Using Amazon Elastic MapReduce (Amazon EMR) to run Hadoop on Amazon Web Services offers many advantages.
When you run your Hadoop cluster on Amazon EMR, you can easily expand or shrink the number of virtual servers in your cluster depending on your processing needs. Adding or removing servers takes minutes, which is much faster than making similar changes in clusters running on physical servers.
By running your cluster on Amazon EMR, you only pay for the computational resources you use. You do not pay ongoing overhead costs for hardware maintenance and upgrades and you do not have to pre-purchase extra capacity to meet peak needs. For example, if the amount of data you process in a daily cluster peaks on Monday, you can increase the number of servers to 50 in the cluster that day, and then scale back to 10 servers in the clusters that run on other days of the week. You won't have to pay to maintain those additional 40 servers during the rest of the week as you would with physical servers. For more information, see Amazon Elastic MapReduce Pricing.
When you launch a cluster on Amazon EMR, the web service allocates the virtual server instances and configures them with the needed software for you. Within minutes you can have a cluster configured and ready to run your Hadoop application.
The version of Hadoop installed on Amazon EMR clusters is integrated with Amazon S3, which means that you can store your input and output data in Amazon S3, on the cluster in HDFS, or a mix of both. Amazon S3 can be accessed like a file system from applications running on your Amazon EMR cluster.
If your input data is stored in Amazon S3 you can have multiple clusters accessing the same data simultaneously.
Spot Instances are a way to purchase virtual servers for your cluster at a discount. Excess capacity in Amazon Web Services is offered at a fluctuating price, based on supply and demand. You set a maximum bid price that you wish pay for a certain configuration of virtual server. While the price of Spot Instances for that type of server are below your bid price, the servers are added to your cluster and you are billed the Spot Price rate. When the Spot Price rises above your bid price, the servers are terminated.
For more information about how use Spot Instances effectively in your cluster, see (Optional) Lower Costs with Spot Instances.
Amazon EMR is integrated with other Amazon Web Services such as Amazon EC2, Amazon S3, DynamoDB, Amazon RDS, CloudWatch, and AWS Data Pipeline. This means that you can easily access data stored in AWS from your cluster and you can make use of the functionality offered by other Amazon Web Services to manage your cluster and store the output of your cluster.
For example, you can use Amazon EMR to analyze data stored in Amazon S3 and output the results to Amazon RDS or DynamoDB. Using CloudWatch, you can monitor the performance of your cluster and you can automate recurring clusters with AWS Data Pipeline. As new services are added, you'll be able to make use of those new technologies as well. For more information, see Monitor Metrics with CloudWatch and Export, Import, Query, and Join Tables in DynamoDB Using Amazon EMR.

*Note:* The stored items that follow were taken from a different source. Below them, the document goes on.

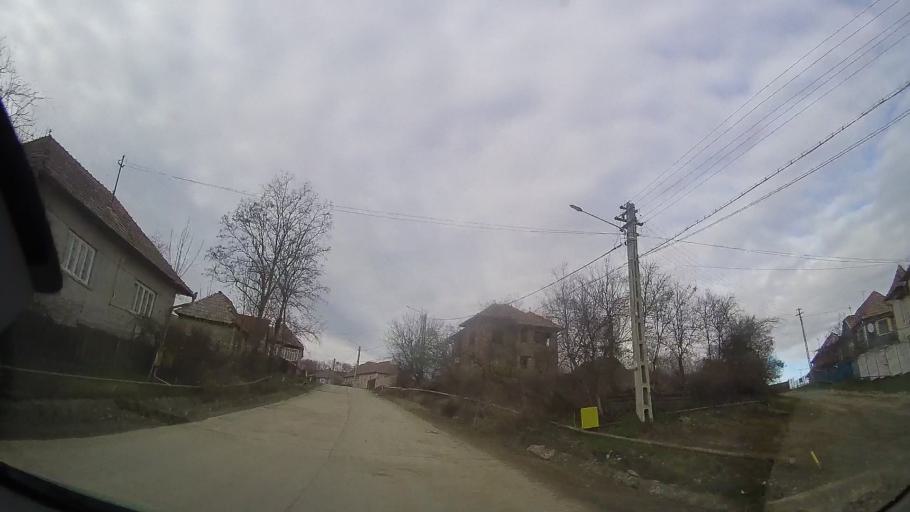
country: RO
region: Bistrita-Nasaud
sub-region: Comuna Sanmihaiu de Campie
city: Sanmihaiu de Campie
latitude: 46.8901
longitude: 24.3338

When you launch a cluster on Amazon EMR, you specify the size and capabilities of the virtual servers used in the cluster. This way you can match the virtualized servers to the processing needs of the cluster. You can choose virtual server instances to improve cost, speed up performance, or store large amounts of data.
For example, you might launch one cluster with high storage virtual servers to host a data warehouse, and launch a second cluster on virtual servers with high memory to improve performance. Because you are not locked into a given hardware configuration as you are with physical servers, you can adjust each cluster to your requirements. For more information about the server configurations available using Amazon EMR, see Choose the Number and Type of Virtual Servers.

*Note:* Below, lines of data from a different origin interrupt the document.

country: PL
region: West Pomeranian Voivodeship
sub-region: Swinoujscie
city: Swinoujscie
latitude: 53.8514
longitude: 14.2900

Amazon EMR supports several MapR distributions. For more information, see Using the MapR Distribution for Hadoop.
When you launch a cluster using Amazon EMR, you have root access to the cluster and can install software and configure the cluster before Hadoop starts. For more information, see (Optional) Create Bootstrap Actions to Install Additional Software.
You can manage your clusters using the Amazon EMR console (a web-based user interface), a command line interface, web service APIs, and a variety of SDKs. For more information, see What Tools are Available for Amazon EMR?.
You can run Amazon EMR in a Amazon VPC in which you configure networking and security rules. Amazon EMR also supports IAM users and roles which you can use to control access to your cluster and permissions that restrict what others can do on the cluster. For more information, see Configure Access to the Cluster.